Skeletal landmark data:
══════
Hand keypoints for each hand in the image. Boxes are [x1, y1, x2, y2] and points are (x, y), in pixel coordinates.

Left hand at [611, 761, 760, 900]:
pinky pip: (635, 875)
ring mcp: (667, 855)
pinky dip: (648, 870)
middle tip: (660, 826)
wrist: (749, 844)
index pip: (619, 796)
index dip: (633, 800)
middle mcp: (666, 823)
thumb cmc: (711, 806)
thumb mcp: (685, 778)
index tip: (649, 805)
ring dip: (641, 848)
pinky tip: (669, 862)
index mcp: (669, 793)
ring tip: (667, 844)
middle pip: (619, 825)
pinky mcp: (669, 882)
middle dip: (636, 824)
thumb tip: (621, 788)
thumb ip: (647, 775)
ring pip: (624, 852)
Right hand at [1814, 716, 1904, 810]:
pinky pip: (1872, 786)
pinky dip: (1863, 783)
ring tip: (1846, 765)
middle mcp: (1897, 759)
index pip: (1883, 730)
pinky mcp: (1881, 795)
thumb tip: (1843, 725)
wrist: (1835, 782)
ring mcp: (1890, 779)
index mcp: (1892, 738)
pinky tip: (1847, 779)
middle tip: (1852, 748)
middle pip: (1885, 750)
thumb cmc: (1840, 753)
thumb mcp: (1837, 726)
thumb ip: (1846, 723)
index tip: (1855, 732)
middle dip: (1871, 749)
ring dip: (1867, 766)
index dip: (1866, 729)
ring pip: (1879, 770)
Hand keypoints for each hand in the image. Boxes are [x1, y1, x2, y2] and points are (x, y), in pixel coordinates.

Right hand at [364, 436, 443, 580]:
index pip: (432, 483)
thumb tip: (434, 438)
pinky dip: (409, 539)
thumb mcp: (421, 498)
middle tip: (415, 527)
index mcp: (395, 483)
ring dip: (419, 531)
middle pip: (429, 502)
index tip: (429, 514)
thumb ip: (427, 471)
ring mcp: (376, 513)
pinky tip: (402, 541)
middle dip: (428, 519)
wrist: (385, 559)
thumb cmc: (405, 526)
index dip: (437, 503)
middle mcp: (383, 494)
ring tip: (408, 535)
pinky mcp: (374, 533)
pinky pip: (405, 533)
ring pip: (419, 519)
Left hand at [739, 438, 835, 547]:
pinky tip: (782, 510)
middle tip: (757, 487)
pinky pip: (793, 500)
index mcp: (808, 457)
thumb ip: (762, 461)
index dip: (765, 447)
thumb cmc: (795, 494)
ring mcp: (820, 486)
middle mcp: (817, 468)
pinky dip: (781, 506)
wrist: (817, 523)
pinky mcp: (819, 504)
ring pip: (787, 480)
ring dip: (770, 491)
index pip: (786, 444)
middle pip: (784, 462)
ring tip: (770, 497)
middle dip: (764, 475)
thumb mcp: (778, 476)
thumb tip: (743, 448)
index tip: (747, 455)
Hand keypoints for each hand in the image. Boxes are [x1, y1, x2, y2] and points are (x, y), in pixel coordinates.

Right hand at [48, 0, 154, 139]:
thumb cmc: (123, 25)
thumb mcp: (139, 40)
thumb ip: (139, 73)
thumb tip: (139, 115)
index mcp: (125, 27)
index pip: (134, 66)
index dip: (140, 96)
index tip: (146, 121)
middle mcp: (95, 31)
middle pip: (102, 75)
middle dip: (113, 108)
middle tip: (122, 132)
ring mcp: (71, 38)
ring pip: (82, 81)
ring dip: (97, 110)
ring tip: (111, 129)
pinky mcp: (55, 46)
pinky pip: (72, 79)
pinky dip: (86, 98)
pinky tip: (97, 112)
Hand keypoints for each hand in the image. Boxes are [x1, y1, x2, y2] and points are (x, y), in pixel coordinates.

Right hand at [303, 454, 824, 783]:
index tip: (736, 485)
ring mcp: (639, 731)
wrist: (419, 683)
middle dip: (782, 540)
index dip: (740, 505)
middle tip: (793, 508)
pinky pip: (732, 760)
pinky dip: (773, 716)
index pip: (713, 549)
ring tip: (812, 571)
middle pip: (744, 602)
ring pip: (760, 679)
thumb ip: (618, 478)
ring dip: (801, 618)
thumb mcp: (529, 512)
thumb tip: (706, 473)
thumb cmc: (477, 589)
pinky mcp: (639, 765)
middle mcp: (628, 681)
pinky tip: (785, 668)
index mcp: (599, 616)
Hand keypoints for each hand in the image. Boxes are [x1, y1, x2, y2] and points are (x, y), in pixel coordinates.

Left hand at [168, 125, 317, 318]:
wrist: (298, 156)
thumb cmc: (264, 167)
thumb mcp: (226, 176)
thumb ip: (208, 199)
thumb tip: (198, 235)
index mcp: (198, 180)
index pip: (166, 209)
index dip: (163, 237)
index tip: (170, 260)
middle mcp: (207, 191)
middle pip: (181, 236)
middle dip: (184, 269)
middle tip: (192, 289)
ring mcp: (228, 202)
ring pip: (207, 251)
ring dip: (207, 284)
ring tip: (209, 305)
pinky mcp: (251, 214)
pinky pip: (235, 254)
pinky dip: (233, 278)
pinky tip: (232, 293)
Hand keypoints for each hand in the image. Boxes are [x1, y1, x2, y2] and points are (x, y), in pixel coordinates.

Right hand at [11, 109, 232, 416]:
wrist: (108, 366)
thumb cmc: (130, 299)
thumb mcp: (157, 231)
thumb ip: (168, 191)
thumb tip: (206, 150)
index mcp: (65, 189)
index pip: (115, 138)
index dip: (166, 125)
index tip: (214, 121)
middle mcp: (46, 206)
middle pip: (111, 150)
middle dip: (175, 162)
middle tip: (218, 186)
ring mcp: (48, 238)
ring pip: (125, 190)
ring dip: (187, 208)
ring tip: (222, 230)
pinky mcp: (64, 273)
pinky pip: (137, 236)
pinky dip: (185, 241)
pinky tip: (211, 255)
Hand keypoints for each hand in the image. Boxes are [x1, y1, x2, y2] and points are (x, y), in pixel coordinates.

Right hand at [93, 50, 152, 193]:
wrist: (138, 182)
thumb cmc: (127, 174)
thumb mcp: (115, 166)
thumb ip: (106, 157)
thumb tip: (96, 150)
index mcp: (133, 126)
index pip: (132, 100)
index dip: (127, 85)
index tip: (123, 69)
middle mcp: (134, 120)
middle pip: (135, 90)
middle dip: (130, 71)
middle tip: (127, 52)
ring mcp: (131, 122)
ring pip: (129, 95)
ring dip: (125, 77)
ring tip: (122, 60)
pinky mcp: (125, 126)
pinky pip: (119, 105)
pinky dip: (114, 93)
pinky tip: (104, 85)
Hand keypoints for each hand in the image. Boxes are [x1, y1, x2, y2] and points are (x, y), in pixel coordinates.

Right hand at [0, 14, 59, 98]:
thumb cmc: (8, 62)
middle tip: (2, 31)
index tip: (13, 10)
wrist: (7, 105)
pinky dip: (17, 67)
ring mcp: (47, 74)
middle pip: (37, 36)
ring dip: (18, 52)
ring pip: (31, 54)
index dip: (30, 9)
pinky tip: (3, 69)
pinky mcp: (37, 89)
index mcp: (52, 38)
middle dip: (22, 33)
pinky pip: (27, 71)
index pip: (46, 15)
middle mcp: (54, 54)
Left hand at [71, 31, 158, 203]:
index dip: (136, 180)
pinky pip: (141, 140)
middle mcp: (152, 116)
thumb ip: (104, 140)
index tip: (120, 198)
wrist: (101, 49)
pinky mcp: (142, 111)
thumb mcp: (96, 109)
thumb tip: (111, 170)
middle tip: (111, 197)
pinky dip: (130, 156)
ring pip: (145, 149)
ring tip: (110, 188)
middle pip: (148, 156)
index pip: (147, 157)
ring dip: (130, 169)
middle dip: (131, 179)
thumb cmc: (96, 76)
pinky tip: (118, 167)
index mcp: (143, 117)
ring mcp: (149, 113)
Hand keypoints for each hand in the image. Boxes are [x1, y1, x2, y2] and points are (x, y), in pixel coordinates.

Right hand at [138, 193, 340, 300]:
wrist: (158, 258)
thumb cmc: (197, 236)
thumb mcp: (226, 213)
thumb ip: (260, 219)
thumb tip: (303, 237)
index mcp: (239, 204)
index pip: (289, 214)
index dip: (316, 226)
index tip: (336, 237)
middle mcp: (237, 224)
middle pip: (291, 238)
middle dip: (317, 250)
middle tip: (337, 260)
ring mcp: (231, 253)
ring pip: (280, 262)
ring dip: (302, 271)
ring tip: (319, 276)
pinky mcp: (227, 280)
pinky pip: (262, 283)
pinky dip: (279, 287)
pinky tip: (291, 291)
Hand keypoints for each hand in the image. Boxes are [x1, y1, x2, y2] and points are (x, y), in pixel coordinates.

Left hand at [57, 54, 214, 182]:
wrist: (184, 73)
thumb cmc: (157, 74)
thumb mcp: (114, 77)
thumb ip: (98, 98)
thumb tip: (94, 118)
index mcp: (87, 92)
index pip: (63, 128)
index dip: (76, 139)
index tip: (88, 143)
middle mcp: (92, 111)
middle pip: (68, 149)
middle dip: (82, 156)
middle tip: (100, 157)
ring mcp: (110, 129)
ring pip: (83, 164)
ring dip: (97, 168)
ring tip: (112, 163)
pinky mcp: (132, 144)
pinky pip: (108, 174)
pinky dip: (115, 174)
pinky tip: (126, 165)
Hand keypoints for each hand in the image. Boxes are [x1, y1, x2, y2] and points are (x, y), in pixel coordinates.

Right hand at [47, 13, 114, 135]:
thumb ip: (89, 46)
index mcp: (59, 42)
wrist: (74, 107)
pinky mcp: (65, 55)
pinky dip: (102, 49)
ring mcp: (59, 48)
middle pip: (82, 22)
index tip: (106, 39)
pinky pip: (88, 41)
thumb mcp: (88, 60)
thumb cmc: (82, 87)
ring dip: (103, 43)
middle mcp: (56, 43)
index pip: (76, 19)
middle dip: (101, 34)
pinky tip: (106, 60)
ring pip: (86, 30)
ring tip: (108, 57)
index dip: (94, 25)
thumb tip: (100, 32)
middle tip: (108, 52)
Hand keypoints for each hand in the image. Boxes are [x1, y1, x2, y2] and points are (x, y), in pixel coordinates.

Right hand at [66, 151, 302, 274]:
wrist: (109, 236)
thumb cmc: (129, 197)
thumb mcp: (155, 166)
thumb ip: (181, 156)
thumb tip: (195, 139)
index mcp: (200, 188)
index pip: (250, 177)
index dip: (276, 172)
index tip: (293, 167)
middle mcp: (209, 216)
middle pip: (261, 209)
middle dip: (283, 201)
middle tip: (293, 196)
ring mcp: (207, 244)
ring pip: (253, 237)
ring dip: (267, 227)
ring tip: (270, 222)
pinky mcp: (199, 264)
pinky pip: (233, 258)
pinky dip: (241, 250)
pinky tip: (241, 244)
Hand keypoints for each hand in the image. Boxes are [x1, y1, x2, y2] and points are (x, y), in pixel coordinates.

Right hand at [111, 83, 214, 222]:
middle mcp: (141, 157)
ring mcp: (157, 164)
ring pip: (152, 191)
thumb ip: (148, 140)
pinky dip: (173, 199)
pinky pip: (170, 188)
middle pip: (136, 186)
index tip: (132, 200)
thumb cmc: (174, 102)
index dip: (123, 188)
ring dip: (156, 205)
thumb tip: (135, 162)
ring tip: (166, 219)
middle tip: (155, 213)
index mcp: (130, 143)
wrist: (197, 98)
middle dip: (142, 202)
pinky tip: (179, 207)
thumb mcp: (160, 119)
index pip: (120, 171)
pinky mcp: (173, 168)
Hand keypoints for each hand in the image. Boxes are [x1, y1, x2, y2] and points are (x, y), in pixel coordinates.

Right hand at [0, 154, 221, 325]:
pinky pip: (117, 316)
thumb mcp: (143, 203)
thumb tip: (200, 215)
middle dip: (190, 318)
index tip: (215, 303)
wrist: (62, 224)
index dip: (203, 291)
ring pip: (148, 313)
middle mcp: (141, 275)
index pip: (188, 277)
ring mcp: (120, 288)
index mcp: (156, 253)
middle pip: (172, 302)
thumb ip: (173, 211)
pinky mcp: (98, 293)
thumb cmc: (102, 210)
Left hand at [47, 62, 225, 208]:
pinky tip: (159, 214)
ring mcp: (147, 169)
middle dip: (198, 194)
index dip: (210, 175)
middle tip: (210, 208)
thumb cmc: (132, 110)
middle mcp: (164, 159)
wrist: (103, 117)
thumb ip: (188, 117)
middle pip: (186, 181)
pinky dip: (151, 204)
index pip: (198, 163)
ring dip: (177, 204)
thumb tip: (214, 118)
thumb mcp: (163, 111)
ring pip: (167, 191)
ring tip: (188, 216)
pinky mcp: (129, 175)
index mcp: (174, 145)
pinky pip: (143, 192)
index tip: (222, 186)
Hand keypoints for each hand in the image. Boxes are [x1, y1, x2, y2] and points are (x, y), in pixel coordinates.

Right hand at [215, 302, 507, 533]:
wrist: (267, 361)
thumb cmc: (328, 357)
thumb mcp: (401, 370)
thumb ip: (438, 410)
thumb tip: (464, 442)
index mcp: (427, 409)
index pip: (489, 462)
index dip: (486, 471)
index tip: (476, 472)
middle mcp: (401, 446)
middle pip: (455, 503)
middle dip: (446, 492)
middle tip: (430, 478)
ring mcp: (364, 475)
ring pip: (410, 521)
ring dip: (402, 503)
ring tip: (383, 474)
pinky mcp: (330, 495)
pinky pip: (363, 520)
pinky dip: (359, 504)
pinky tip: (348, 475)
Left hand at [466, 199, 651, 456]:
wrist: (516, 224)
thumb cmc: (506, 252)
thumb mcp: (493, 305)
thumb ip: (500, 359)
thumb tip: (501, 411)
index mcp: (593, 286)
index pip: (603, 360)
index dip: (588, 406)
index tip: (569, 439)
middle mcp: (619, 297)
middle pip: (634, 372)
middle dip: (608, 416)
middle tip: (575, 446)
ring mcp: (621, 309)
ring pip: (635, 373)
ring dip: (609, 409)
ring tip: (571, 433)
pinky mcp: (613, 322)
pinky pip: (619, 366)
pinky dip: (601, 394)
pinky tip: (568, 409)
══════
**Work to be completed**
Within the data above, the lines from the one with "pinky mcp: (199, 264)" to the one with "ring pip: (148, 313)" must be repeated exactly; no other line belongs in the answer.

**Solution to this exercise**
pinky mcp: (199, 264)
pinky pip: (233, 258)
pinky dip: (241, 250)
pinky tip: (241, 244)
Hand keypoints for each hand in the image. Boxes are [x1, y1, x2, y2] and points are (x, y), in pixel coordinates.

Right hand at [111, 83, 214, 222]:
middle mcp: (141, 157)
ring mcp: (157, 164)
ring pip: (152, 191)
thumb ip: (148, 140)
pinky dip: (173, 199)
pinky pip: (170, 188)
middle pip: (136, 186)
index tip: (132, 200)
thumb cmc: (174, 102)
index dip: (123, 188)
ring dip: (156, 205)
thumb tip: (135, 162)
ring tip: (166, 219)
middle tip: (155, 213)
index mcp: (130, 143)
wrist: (197, 98)
middle dip: (142, 202)
pinky tip: (179, 207)
thumb mcp: (160, 119)
index pip: (120, 171)
pinky mcp: (173, 168)
Hand keypoints for each hand in the image. Boxes are [x1, y1, x2, y2] and points are (x, y), in pixel coordinates.

Right hand at [0, 154, 221, 325]:
pinky pip: (117, 316)
thumb mcp: (143, 203)
thumb tip: (200, 215)
middle dip: (190, 318)
index tip: (215, 303)
wrist: (62, 224)
index dip: (203, 291)
ring pip: (148, 313)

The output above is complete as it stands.